## Your instructions
Which lines in the rows below contain the word "салата"? Find each of them and copy it out.

## Saved data entries
Content starts
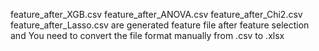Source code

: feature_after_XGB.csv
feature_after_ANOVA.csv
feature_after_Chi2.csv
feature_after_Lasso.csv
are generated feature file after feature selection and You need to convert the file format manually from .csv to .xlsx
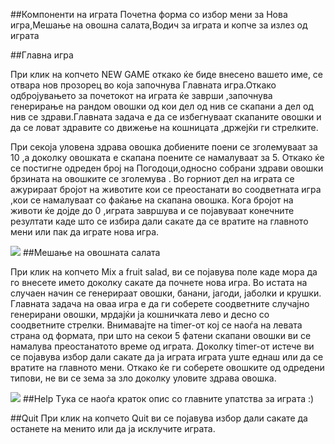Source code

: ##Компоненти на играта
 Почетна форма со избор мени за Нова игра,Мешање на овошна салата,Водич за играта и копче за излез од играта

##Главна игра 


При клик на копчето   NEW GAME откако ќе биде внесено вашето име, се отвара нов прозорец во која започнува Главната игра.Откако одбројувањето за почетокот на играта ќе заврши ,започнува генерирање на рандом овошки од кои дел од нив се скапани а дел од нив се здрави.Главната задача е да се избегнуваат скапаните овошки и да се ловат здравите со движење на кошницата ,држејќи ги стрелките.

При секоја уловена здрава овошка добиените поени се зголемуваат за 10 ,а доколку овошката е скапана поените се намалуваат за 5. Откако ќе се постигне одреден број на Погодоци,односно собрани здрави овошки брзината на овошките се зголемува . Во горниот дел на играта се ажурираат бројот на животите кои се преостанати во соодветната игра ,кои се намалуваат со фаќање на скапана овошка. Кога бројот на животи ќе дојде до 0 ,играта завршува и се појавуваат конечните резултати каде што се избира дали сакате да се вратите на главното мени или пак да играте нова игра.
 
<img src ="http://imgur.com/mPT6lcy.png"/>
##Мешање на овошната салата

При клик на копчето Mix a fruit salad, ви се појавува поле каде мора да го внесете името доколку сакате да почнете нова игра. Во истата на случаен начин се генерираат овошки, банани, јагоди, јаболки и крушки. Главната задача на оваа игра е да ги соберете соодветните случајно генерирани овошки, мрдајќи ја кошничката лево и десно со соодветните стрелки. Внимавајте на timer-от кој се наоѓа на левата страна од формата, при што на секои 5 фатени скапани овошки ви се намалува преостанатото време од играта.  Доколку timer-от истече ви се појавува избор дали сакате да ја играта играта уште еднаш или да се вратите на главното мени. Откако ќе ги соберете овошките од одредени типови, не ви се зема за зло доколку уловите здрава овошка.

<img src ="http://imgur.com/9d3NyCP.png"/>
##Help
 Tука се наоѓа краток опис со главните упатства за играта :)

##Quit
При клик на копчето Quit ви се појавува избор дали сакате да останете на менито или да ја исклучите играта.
Content ends
## Result for this exercise
 Почетна форма со избор мени за Нова игра,Мешање на овошна салата,Водич за играта и копче за излез од играта
##Мешање на овошната салата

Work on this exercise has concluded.